BLOOMFIELD, Connecticut (May 23, 2022) – Kaman Corporation (NYSE:KAMN) announced today that it has entered into a definitive agreement with Parker-Hannifin Corporation (“Parker”), under which Kaman will acquire Parker’s aircraft wheel & brake division (“Aircraft Wheel & Brake”) for $440 million, subject to a customary working capital adjustment and the receipt of all necessary regulatory approvals (the “Transaction”). Parker is divesting Aircraft Wheel & Brake in order to secure approval from certain governmental authorities in connection with Parker’s previously announced offer to acquire Meggitt PLC (the “Meggitt Acquisition”).

Aircraft Wheel & Brake has been a trusted provider of mission-critical wheel and brake technology products and solutions for more than eighty years. With a strong product portfolio supporting more than 100 platforms, Aircraft Wheel & Brake specializes in wheels, brakes and related hydraulic components for fixed-wing aircraft and rotorcraft. They have long-standing global relationships with leading military and general aviation customers providing customized proprietary designs, protected by intellectual property. Aircraft Wheel & Brake operates out of one centralized facility in Avon, Ohio, providing a full suite of capabilities including design, development and qualification, as well as manufacturing and assembly, product support and repairs.

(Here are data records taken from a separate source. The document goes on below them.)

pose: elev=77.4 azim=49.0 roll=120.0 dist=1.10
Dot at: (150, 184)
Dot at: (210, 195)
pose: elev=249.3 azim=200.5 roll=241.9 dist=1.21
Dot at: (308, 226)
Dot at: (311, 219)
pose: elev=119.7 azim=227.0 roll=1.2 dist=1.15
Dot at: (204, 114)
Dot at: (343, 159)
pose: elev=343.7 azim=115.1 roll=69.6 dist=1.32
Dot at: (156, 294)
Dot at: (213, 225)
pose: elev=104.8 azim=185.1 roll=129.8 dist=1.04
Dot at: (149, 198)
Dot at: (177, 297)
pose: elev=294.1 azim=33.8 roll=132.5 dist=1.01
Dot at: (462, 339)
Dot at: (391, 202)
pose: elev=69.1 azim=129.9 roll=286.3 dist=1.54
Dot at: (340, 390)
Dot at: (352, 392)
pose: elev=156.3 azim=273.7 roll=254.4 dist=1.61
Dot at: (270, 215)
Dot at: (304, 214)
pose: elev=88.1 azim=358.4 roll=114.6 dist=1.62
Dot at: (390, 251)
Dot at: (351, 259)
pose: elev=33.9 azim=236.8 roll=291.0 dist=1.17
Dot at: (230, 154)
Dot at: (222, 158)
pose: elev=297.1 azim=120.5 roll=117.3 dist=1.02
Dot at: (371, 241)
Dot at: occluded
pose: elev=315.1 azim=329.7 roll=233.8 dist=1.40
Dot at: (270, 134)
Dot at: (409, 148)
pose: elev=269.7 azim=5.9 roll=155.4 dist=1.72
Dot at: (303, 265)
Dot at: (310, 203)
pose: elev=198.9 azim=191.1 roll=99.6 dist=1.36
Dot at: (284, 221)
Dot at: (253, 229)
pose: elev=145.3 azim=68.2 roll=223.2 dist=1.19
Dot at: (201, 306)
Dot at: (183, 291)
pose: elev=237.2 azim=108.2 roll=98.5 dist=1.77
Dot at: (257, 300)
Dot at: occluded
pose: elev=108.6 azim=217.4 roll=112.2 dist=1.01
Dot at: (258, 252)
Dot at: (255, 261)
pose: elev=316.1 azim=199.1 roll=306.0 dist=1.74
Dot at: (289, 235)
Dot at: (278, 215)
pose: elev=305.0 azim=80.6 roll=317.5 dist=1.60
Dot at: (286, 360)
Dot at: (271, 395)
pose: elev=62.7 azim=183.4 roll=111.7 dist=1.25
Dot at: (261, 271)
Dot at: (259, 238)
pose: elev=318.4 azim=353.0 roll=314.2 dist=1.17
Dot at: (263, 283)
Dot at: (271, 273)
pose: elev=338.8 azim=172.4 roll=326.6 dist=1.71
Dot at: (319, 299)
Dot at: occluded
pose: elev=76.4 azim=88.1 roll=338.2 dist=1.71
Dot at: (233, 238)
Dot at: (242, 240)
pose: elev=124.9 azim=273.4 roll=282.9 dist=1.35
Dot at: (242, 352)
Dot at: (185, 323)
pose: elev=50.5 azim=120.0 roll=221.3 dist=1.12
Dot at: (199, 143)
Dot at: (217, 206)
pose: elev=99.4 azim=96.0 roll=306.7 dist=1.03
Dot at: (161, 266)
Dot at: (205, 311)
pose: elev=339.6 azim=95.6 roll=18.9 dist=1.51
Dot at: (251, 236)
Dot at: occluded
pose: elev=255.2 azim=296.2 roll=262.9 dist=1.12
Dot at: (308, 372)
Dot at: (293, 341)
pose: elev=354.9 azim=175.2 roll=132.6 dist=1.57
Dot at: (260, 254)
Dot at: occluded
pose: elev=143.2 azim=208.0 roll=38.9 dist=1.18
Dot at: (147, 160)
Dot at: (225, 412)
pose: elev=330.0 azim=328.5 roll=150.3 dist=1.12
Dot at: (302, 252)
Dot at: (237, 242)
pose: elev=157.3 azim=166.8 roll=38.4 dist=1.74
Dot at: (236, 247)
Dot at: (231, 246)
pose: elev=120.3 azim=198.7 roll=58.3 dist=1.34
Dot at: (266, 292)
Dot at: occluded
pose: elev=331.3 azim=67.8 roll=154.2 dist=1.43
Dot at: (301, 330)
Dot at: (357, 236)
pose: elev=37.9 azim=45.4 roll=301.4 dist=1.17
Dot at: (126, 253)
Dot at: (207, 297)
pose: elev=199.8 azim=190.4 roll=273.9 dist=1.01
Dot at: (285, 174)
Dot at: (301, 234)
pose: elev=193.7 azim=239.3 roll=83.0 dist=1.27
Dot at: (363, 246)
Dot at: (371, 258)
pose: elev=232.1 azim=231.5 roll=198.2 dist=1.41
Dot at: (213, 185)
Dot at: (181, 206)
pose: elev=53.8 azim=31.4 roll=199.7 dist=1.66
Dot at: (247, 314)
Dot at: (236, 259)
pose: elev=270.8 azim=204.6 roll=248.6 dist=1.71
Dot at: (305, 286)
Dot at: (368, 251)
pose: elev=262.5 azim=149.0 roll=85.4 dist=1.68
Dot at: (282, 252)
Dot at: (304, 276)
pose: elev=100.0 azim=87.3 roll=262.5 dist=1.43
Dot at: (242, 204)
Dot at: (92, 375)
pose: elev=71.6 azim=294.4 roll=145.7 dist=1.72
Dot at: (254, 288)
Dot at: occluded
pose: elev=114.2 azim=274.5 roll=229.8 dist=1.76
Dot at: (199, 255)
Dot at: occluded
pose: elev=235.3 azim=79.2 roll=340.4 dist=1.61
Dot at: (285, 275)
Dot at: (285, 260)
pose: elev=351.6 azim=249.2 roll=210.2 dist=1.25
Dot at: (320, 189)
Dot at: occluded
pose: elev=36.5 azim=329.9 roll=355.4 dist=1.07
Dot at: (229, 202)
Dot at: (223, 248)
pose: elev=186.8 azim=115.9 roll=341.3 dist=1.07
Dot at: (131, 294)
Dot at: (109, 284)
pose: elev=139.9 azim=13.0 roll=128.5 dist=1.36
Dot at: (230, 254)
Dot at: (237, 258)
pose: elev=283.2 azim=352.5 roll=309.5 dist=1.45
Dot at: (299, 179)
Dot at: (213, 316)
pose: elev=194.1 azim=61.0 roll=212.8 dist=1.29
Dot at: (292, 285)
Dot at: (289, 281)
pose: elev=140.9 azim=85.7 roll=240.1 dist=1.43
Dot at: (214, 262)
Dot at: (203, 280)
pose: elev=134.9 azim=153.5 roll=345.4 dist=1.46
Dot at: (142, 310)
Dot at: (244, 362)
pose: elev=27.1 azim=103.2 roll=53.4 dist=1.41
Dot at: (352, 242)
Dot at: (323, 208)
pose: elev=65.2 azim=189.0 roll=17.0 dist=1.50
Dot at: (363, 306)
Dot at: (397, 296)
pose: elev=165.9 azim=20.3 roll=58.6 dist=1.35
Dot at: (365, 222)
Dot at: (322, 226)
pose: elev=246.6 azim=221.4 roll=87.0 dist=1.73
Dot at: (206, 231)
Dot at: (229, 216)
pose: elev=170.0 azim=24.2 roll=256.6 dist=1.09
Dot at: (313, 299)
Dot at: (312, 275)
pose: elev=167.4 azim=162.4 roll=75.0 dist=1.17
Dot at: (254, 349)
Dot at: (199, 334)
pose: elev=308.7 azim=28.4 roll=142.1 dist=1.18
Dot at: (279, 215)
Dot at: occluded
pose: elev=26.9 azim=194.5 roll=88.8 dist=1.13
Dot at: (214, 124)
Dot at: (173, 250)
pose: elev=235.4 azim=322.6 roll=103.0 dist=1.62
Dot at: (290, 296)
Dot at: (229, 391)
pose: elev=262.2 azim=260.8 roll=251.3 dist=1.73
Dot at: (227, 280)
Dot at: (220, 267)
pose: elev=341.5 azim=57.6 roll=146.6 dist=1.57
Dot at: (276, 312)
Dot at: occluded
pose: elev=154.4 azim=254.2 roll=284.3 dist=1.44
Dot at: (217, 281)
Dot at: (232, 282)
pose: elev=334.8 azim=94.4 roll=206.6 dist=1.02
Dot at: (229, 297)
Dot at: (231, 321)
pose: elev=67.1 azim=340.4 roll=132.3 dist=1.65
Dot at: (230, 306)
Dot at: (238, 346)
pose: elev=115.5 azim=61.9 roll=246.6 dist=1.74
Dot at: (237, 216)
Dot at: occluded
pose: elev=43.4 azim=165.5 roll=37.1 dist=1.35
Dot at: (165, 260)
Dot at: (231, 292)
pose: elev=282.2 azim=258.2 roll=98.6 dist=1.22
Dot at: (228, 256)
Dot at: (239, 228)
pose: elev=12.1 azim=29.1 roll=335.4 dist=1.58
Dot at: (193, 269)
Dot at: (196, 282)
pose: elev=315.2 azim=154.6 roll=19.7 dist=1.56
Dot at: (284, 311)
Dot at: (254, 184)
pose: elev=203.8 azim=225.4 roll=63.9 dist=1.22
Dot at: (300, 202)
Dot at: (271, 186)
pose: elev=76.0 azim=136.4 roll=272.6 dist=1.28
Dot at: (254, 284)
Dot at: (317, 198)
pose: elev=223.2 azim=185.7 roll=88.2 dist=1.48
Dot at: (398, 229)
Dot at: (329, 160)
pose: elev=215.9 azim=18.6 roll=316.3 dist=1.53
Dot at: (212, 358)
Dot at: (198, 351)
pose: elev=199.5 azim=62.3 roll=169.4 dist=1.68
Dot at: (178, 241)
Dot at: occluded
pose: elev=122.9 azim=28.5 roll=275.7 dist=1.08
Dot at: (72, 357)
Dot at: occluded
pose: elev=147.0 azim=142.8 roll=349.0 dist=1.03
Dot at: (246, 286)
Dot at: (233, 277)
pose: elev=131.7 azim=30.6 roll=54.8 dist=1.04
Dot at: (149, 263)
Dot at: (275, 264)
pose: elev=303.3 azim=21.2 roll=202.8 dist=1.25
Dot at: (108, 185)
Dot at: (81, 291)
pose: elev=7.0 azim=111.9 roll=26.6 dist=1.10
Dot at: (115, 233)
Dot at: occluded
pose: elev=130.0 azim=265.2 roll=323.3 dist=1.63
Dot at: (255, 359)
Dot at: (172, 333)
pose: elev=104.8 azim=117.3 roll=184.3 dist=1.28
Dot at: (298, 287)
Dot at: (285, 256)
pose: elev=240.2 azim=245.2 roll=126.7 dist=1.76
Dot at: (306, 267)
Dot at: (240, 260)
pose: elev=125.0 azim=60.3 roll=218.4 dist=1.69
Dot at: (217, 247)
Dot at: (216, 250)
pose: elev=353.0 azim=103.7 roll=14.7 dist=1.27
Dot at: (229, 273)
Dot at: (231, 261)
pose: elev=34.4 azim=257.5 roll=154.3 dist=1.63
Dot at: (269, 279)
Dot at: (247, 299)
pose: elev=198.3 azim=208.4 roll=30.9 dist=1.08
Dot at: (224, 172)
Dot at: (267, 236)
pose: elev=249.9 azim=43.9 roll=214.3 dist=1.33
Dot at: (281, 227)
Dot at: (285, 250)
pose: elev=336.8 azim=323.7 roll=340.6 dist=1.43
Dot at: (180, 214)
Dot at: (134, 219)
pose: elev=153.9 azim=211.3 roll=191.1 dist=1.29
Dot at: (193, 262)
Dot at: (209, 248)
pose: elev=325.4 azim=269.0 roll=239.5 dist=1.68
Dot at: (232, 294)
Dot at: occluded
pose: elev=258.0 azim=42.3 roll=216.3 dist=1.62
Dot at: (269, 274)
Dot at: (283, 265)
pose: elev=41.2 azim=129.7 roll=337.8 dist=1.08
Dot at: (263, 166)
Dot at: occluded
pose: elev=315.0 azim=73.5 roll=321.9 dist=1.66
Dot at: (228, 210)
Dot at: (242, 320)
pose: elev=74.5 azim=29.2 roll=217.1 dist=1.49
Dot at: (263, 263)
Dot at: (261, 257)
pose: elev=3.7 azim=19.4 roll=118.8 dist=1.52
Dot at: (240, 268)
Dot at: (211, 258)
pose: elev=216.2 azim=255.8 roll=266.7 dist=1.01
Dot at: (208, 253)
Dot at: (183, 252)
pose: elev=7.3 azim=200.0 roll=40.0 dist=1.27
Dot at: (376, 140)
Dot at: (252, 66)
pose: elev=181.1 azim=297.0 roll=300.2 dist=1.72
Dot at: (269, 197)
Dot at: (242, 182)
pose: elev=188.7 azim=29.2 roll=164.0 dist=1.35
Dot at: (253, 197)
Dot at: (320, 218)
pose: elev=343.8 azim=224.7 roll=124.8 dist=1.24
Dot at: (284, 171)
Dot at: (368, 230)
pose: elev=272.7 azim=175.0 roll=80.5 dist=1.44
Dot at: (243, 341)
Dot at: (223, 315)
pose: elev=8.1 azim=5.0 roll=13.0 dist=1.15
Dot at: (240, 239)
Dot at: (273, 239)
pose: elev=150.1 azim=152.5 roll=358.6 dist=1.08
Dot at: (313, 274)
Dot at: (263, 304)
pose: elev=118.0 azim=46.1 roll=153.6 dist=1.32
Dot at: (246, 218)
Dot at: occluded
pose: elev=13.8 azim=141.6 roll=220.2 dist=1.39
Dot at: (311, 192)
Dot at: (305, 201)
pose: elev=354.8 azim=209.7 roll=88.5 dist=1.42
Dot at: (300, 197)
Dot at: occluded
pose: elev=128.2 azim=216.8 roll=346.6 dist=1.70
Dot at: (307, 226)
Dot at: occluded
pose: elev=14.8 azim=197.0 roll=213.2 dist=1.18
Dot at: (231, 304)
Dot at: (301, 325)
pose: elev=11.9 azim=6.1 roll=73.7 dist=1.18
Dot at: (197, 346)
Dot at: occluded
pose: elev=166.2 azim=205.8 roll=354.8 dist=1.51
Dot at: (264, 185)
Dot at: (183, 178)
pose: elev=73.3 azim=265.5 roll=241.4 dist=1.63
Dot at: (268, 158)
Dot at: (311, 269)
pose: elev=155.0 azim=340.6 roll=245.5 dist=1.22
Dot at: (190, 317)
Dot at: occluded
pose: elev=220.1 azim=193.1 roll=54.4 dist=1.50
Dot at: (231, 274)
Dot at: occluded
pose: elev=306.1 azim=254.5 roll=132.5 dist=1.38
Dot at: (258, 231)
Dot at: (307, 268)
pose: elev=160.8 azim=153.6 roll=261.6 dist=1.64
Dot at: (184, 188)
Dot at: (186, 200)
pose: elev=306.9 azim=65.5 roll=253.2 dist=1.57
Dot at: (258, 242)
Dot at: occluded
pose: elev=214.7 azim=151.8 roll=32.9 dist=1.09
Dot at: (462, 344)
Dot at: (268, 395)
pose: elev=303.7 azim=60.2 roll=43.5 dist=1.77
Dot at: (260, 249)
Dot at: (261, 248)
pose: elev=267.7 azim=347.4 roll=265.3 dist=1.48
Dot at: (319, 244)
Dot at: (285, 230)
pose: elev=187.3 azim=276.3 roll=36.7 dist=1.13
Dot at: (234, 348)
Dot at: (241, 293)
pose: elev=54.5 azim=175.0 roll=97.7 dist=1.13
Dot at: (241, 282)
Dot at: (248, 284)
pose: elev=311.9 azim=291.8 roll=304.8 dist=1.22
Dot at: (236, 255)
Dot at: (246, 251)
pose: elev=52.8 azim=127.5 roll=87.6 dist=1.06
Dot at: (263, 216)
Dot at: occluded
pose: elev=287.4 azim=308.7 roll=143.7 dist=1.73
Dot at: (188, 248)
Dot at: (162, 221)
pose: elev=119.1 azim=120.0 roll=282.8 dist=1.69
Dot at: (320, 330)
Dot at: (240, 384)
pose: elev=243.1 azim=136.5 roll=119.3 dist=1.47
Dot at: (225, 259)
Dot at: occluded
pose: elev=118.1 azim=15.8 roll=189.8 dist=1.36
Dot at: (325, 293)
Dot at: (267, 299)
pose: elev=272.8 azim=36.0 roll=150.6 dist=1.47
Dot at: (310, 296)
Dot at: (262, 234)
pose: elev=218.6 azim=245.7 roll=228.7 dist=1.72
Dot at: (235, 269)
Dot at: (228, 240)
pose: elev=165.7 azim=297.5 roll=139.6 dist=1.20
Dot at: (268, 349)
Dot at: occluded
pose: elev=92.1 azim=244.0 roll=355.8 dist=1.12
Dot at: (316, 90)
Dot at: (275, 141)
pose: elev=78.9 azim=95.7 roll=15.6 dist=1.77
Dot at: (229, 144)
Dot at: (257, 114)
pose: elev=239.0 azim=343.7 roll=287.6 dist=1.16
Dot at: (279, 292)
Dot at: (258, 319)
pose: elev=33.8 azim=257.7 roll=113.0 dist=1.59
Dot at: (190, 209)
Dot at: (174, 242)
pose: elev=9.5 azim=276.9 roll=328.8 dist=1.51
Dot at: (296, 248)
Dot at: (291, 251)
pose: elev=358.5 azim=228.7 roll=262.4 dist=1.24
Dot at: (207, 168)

“We are executing on our strategic priority of growing through accretive M&A, by expanding our Engineered Products segment by adding capabilities in markets that we know well,” said Ian Walsh, Chairman, President and Chief Executive Officer. “The complementary acquisition of Aircraft Wheel & Brake will advance this strategy by expanding the breadth of our product offerings, increasing our exposure to attractive markets, and driving meaningful near-term margin and cash flow accretion. We are excited to add the experienced Aircraft Wheel & Brake management team to our organization while utilizing their leading proprietary technology and strong customer relationships.”

Russ Bartlett, Senior Vice President, Chief Operating Officer and Engineered Products Segment Lead added, “Like Kaman, Aircraft Wheel & Brake prides itself on its best-in-class engineering and innovation and an engaged and loyal workforce that is dedicated to commercial excellence. We believe our similar cultures and customer-centric approaches make our organizations an outstanding match. We are excited for the Aircraft Wheel & Brake employees to join the Kaman team and work together to solve our customers’ toughest challenges.”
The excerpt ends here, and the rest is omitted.